Teselli etmek isteriz birbirimizi, çektiğimizi biz biliriz çünkü. Ötekinin halinden anlarız. Ama yapamayız, yapılmaz çünkü. Tarifine gerek olmaz, gözümüzden anlarız. Bi vakit bize batan dikenlerdir şimdi onun etine dalan, bi vakit onun çektiği aşk acısını, biz de çekmişizdir illa.
bizim korkulu rüyalarımız kılık değiştirip ondan devrolmuştur uykularımıza...
İnsanları az görmenin değil, az zamanda büyük hikayeler paylaşmanın gizli ortaklığı vardır bu tasalarda. Yaşamayan bilmez, anlamaz.
Bir cümleyle yüzünün ne kadar aydınlandığını, gözlerinde nasıl ışık yandığını; aynı ışıkla aydınlanıp, karanlığında kaybolanlar anlar ancak.
Biz biliriz birbirimizi. Bazı şeyleri açık açık söylemesek de, biliriz. Anlarız, üzülürüz. Anlarız, seviniriz.

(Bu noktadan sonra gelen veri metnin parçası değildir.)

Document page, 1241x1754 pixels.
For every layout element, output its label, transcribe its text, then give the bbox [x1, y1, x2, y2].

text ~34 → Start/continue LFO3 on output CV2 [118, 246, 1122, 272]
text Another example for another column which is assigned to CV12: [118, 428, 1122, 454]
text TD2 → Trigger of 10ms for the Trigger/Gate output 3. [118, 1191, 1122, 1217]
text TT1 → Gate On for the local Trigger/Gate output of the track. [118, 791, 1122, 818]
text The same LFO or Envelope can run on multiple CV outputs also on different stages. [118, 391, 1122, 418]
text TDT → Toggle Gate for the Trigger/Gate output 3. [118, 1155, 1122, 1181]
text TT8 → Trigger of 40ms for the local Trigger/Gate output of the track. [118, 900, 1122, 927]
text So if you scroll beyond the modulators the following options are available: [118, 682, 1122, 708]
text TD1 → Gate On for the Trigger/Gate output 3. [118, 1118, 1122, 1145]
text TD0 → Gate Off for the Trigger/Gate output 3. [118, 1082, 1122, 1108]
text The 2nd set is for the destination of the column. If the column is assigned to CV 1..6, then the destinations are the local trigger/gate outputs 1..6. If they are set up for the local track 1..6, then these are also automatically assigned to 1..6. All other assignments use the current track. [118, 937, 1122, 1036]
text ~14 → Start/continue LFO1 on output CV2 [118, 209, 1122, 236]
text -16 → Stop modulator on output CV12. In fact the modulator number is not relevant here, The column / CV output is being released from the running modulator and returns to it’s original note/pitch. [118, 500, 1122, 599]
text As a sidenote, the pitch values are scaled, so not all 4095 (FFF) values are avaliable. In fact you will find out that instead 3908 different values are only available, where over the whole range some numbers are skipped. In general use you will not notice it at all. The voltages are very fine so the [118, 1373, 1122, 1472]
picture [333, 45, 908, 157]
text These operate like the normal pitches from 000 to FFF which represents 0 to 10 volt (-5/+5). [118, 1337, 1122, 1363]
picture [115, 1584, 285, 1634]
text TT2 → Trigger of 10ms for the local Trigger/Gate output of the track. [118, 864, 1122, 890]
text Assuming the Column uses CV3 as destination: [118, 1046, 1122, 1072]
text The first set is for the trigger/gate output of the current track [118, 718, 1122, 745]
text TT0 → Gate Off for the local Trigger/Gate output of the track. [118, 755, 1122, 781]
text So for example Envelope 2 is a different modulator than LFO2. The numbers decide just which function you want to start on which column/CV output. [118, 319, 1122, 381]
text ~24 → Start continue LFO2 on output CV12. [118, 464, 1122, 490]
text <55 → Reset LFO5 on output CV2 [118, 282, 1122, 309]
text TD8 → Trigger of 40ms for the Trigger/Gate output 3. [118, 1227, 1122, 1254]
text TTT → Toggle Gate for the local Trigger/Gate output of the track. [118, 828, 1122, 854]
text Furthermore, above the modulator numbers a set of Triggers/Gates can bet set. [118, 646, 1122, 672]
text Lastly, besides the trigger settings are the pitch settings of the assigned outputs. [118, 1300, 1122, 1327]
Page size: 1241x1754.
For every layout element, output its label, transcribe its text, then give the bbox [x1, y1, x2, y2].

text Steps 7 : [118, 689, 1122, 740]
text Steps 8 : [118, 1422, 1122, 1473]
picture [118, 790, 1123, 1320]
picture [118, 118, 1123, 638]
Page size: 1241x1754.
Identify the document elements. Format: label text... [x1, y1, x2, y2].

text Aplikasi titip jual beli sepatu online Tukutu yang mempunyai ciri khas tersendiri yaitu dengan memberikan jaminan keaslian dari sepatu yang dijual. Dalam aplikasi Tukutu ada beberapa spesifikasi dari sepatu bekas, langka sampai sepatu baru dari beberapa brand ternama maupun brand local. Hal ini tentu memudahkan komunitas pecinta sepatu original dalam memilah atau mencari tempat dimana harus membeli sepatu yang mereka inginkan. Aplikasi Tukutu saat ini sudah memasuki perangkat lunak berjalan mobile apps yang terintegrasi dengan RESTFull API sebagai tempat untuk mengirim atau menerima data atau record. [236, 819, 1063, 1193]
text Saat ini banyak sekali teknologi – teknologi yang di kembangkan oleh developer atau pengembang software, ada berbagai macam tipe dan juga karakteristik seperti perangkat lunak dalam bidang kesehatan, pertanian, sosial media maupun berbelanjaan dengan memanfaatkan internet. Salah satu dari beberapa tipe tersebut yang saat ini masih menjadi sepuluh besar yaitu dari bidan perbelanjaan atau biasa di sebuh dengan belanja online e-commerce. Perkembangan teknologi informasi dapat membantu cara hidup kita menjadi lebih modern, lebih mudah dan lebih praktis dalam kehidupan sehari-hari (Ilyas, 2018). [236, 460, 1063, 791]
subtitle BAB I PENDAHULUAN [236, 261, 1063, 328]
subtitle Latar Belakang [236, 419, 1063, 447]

Boğazımıza bir yumru oturur sonra, gidenleri düşünürüz. Geriye gelmeyenleri, gelince bıraktıklarını hatırladıkları gibi bulamayanları... Sonra, başka bir arkadaşın bir sözü gelirdi aklımıza, "gidenlerin mutlaka geri geldiği" ile ilgili olan... Hani özlemle kavuşmayı, iki kelam etmeyi beklediğimiz dost A.'nın kelimeleriyle düşünürüz. Geri gelenlerin, bıraktıklarını bulmadıklarını... Aslında gidenlerin iyi ki gittiğini...
Sonra, bir yükü daha sırtından indirmek isteyen dostumuza bakarız. İçimizde bir hüzün kabarır. Uzakta da olsa, tasalarımızın devri daiminin sürdüğünü hissederiz. Ama elden bir şey gelmez.
Çünkü hayat tuhaftır, vapurlar falan... Öyledir işte.
Gittiğinden iyi gel dostum, çünkü daha çok şaraplar içilmeli, daha çok bir yanımız buruk gülümsemeliyiz biz. Çünkü hayat garip, vapurlar, martılar... Çünkü biz hep bize benzeriz. Çünkü bizi en iyi biz dinleriz...
Gittiğinden aydınlık gel dostum, çünkü sendeki aydınlık bana yansır. İçimde "biz"im de bir gün herkes gibi olacağına dair bir umut büyür... Herkes gibi.
Ama sen gittiğin gibi gel, herkes gibi değil. Çünkü bize biz lazımız. Çünkü 2 ile 2'yi çarpıp 5'i halının altında bir biz ararız. Hayat tuhaf hocam, vapurlar falan...
Sen çabuk gel. Belli mi olur, belki martılara simit atarız.